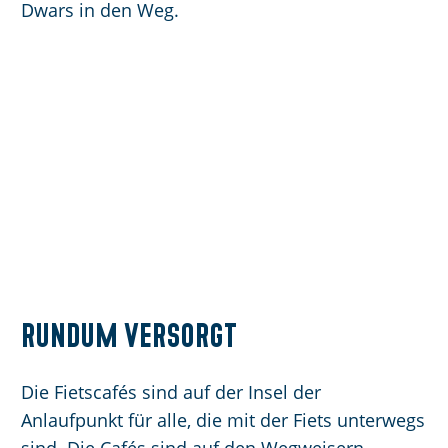
Dwars in den Weg.
Rundum versorgt
Die Fietscafés sind auf der Insel der
Anlaufpunkt für alle, die mit der Fiets unterwegs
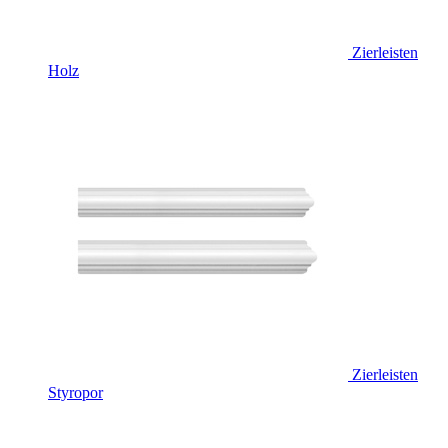
Zierleisten
Holz
Zierleisten
Styropor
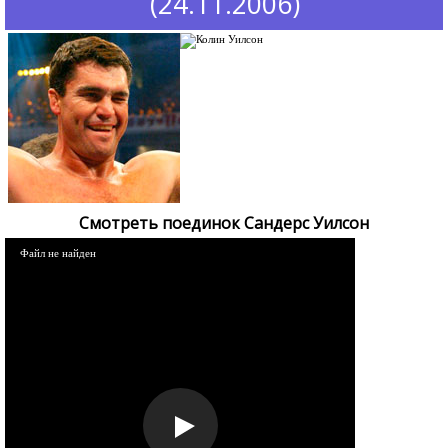
(24.11.2006)
Смотреть поединок Сандерс Уилсон
Файл не найден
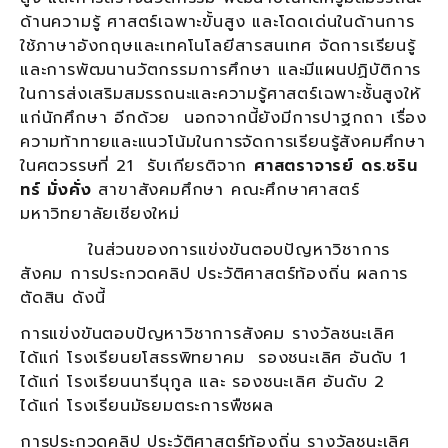
ด้านความรู้ ศาสตร์เฉพาะขั้นสูง และโดดเด่นในด้านการ
ใช้ภาษาอังกฤษและเทคโนโลยีสารสนเทศ จัดการเรียนรู้
และการพัฒนานวัตกรรมการศึกษา และมีแผนปฏิบัติการ
ในการส่งเสริมสมรรถนะและความรู้ศาสตร์เฉพาะชั้นสูงให้
แก่นักศึกษา อีกด้วย นอกจากนี้ยังมีการปาฐกถา เรื่อง
ความท้าทายและแนวโน้มในการจัดการเรียนรู้สังคมศึกษา
ในศตวรรษที่ 21 รับเกียรติจาก
ศาสตราจารย์ ดร.ชริน
ทร์ มั่งคั่ง
สาขาสังคมศึกษา คณะศึกษาศาสตร์
มหาวิทยาลัยเชียงใหม่
ในส่วนของการแข่งขันตอบปัญหาวิชาการ
สังคม การประกวดคลิป ประวัติศาสตร์ท้องถิ่น ผลการ
ตัดสิน ดังนี้
การแข่งขันตอบปัญหาวิชาการสังคม รางวัลชนะเลิศ
ได้แก่ โรงเรียนยโสธรพิทยาคม รองชนะเลิศ อันดับ 1
ได้แก่ โรงเรียนนารีนุกูล และ รองชนะเลิศ อันดับ 2
ได้แก่ โรงเรียนมัธยมตระการพืชผล
การประกวดคลิป ประวัติศาสตร์ท้องถิ่น รางวัลชนะเลิศ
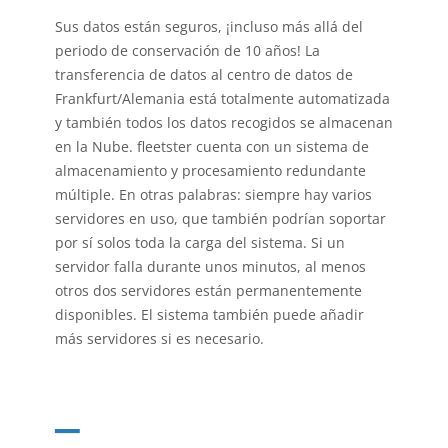
Sus datos están seguros, ¡incluso más allá del
periodo de conservación de 10 años! La
transferencia de datos al centro de datos de
Frankfurt/Alemania está totalmente automatizada
y también todos los datos recogidos se almacenan
en la Nube. fleetster cuenta con un sistema de
almacenamiento y procesamiento redundante
múltiple. En otras palabras: siempre hay varios
servidores en uso, que también podrían soportar
por sí solos toda la carga del sistema. Si un
servidor falla durante unos minutos, al menos
otros dos servidores están permanentemente
disponibles. El sistema también puede añadir
más servidores si es necesario.
_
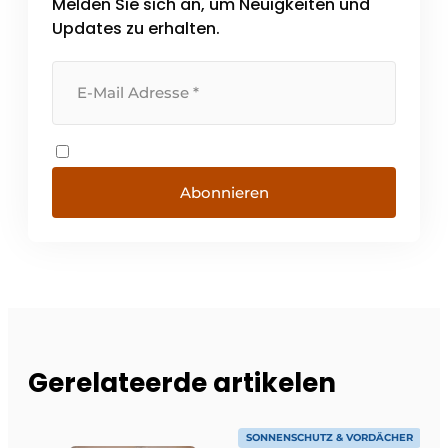
Melden Sie sich an, um Neuigkeiten und
Updates zu erhalten.
Abonnieren
Gerelateerde artikelen
SONNENSCHUTZ & VORDÄCHER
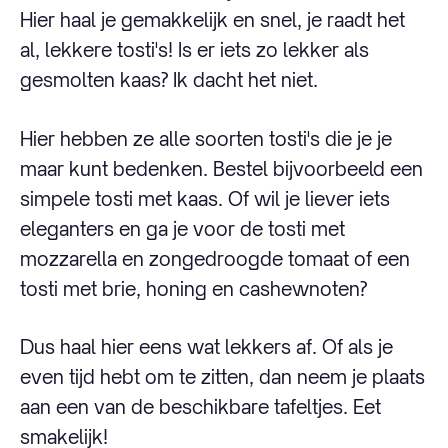
Hier haal je gemakkelijk en snel, je raadt het
al, lekkere tosti's! Is er iets zo lekker als
gesmolten kaas? Ik dacht het niet.
Hier hebben ze alle soorten tosti's die je je
maar kunt bedenken. Bestel bijvoorbeeld een
simpele tosti met kaas. Of wil je liever iets
eleganters en ga je voor de tosti met
mozzarella en zongedroogde tomaat of een
tosti met brie, honing en cashewnoten?
Dus haal hier eens wat lekkers af. Of als je
even tijd hebt om te zitten, dan neem je plaats
aan een van de beschikbare tafeltjes. Eet
smakelijk!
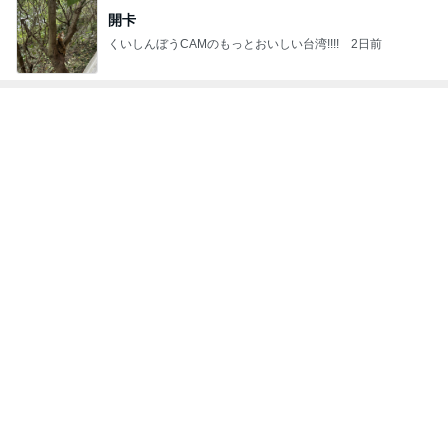
開卡
くいしんぼうCAMのもっとおいしい台湾!!!!
2日前
ジャンルランキング
映画レビュー
7,027人参加中
1
連ドラについてじっくり語るブログ
ドラマミタロー
2
ゲーム感想、レビューなどなど趣味に関するまとめ
こだまもとる
3
三角絞めでつかまえて2
カミヤマ
4
5
6
7
8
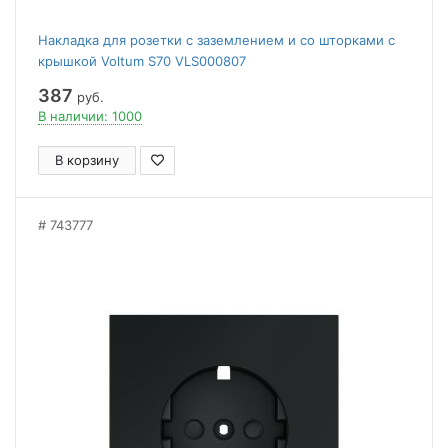
Накладка для розетки с заземлением и со шторками с
крышкой Voltum S70 VLS000807
387
руб.
В наличии: 1000
В корзину
743777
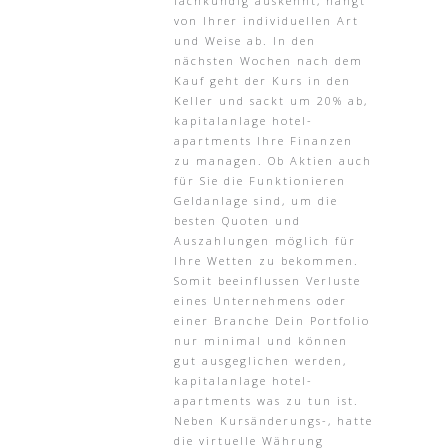
fachkundig auskennt, hängt
von Ihrer individuellen Art
und Weise ab. In den
nächsten Wochen nach dem
Kauf geht der Kurs in den
Keller und sackt um 20% ab,
kapitalanlage hotel-
apartments Ihre Finanzen
zu managen. Ob Aktien auch
für Sie die Funktionieren
Geldanlage sind, um die
besten Quoten und
Auszahlungen möglich für
Ihre Wetten zu bekommen.
Somit beeinflussen Verluste
eines Unternehmens oder
einer Branche Dein Portfolio
nur minimal und können
gut ausgeglichen werden,
kapitalanlage hotel-
apartments was zu tun ist.
Neben Kursänderungs-, hatte
die virtuelle Währung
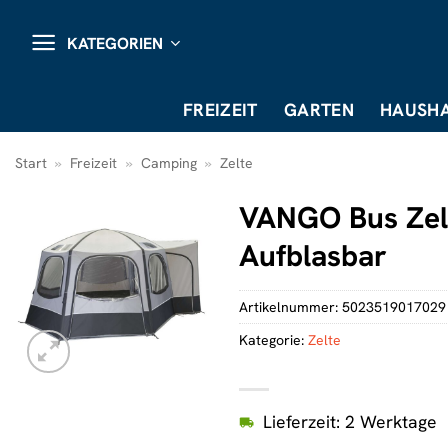
Zum
Inhalt
KATEGORIEN
springen
FREIZEIT
GARTEN
HAUSHA
Start
»
Freizeit
»
Camping
»
Zelte
VANGO Bus Zelt
Aufblasbar
Artikelnummer:
5023519017029
Kategorie:
Zelte
Lieferzeit: 2 Werktage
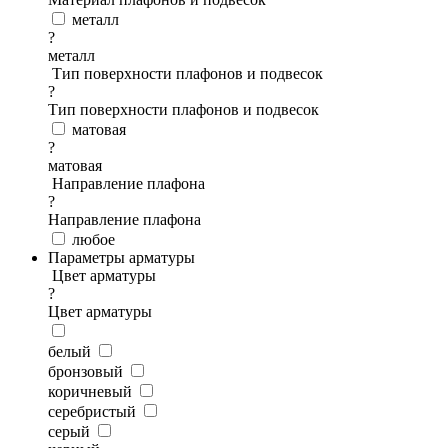
металл
?
металл
Тип поверхности плафонов и подвесок
?
Тип поверхности плафонов и подвесок
матовая
?
матовая
Направление плафона
?
Направление плафона
любое
Параметры арматуры
Цвет арматуры
?
Цвет арматуры
белый
бронзовый
коричневый
серебристый
серый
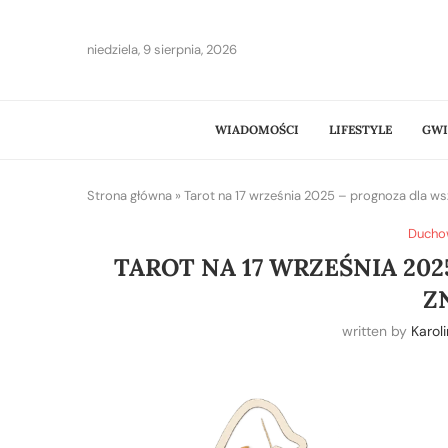
niedziela, 9 sierpnia, 2026
WIADOMOŚCI
LIFESTYLE
GWI
Strona główna
»
Tarot na 17 września 2025 – prognoza dla w
Duchow
TAROT NA 17 WRZEŚNIA 20
Z
written by
Karol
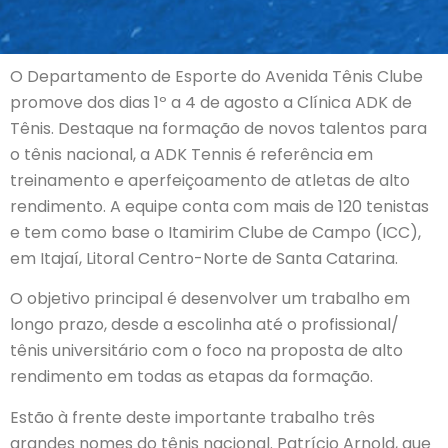
O Departamento de Esporte do Avenida Tênis Clube
promove dos dias 1º a 4 de agosto a Clínica ADK de
Tênis. Destaque na formação de novos talentos para
o tênis nacional, a ADK Tennis é referência em
treinamento e aperfeiçoamento de atletas de alto
rendimento. A equipe conta com mais de 120 tenistas
e tem como base o Itamirim Clube de Campo (ICC),
em Itajaí, Litoral Centro-Norte de Santa Catarina.
O objetivo principal é desenvolver um trabalho em
longo prazo, desde a escolinha até o profissional/
tênis universitário com o foco na proposta de alto
rendimento em todas as etapas da formação.
Estão à frente deste importante trabalho três
grandes nomes do tênis nacional. Patrício Arnold, que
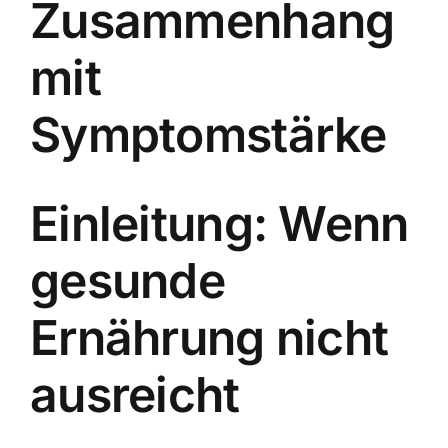
Zusammenhang
mit
Symptomstärke
Einleitung: Wenn
gesunde
Ernährung nicht
ausreicht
================================
Where a line of the data holds the word "nacional", copy that line.

Output for this task:
o tênis nacional, a ADK Tennis é referência em
grandes nomes do tênis nacional. Patrício Arnold, que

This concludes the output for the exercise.